◆ Brano di lettura ◆
* * * *

Nato a Glendale nel 1938, tra la prima infanzia e la gioventu’ Lloyd Miller studia piano, clarinetto e fisarmonica, seguendo principalmente l’esempio e le lezioni della madre (pianista e banjoista dilettante) e del padre (clarinettista professionista). I suoi primi passi come musicista sono nel solco della tradizione di New Orleans e di maestri quali George Lewis, Johnny Doods e Jimmy Giuffre. Nel 1957 Miller si trasferisce insieme alla famiglia in Iran per un anno ed e’ li’ che scatta l’attrazione per le musiche e gli strumenti tipici locali. Tornato in patria e conseguita la laurea in etnomusicologia all’universita’ dello Utah, Miller inizia la sua carrierra come musicista professionista suonando nei primi anni Sessanta in Europa con un proprio trio ma anche al fianco di gente come Don Ellis, Eddie Harris, Philippe Catherine, Bud Powell e Kenny Clark.

* * * *

◆ Dati estratti ◆
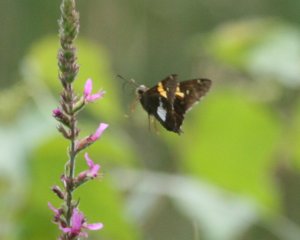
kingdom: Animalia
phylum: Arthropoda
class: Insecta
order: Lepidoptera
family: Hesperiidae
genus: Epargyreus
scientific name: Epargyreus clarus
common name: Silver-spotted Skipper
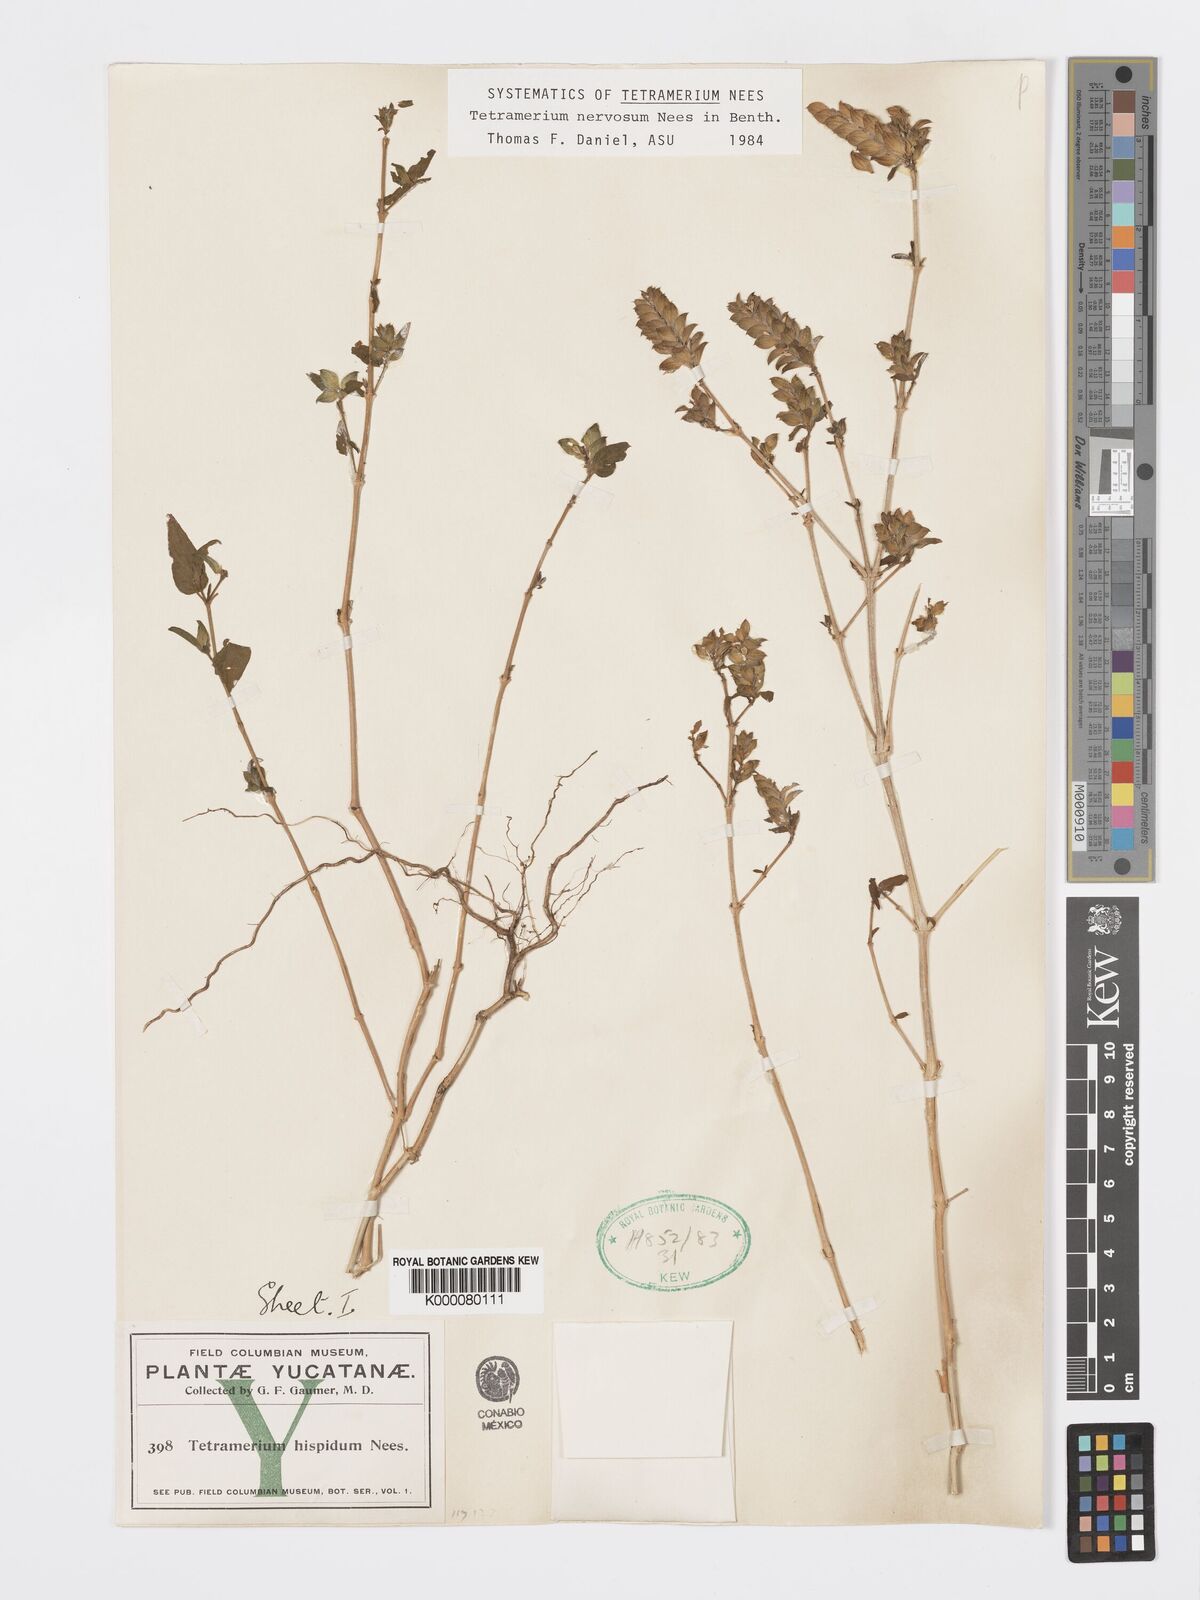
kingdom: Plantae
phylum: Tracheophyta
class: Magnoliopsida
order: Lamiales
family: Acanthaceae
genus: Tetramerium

* * * *

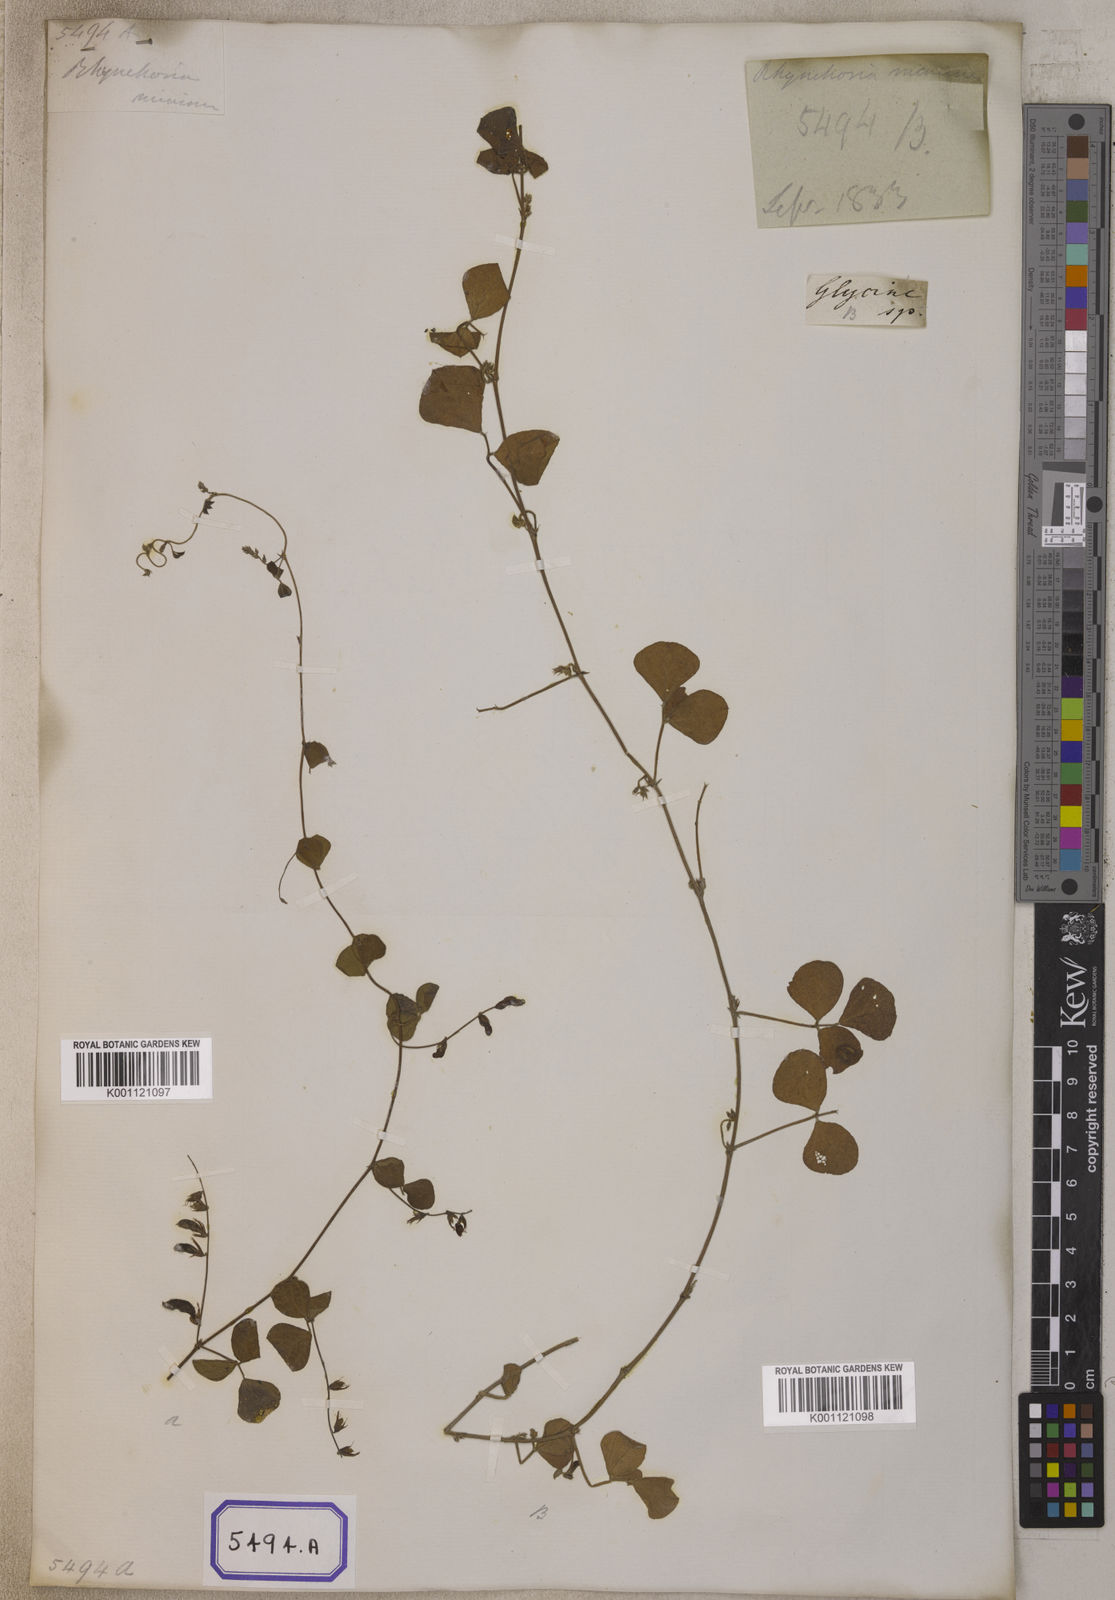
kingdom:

* * * *

◆ Esercizi da svolgere ◆
1. Secondo il brano su Lloyd Miller, in che anno si trasferisce in Iran con la famiglia?
2. Confronta con il brano su Lloyd Miller le affermazioni seguenti e indica per ciascuna se è d'accordo con il testo, citando le parole decisive: (a) La madre di Miller era clarinettista professionista. (b) Miller è nato a Glendale. (c) Nei primi anni Sessanta Miller suonava in Europa con un proprio trio.
I dati sono materiale a parte e non hanno legami con il brano.

◆ Elenco delle soluzioni ◆
1. Nel 1957.

2.
(a) No: "del padre (clarinettista professionista)".
(b) Sì: "Nato a Glendale nel 1938".
(c) Sì: "suonando nei primi anni Sessanta in Europa con un proprio trio".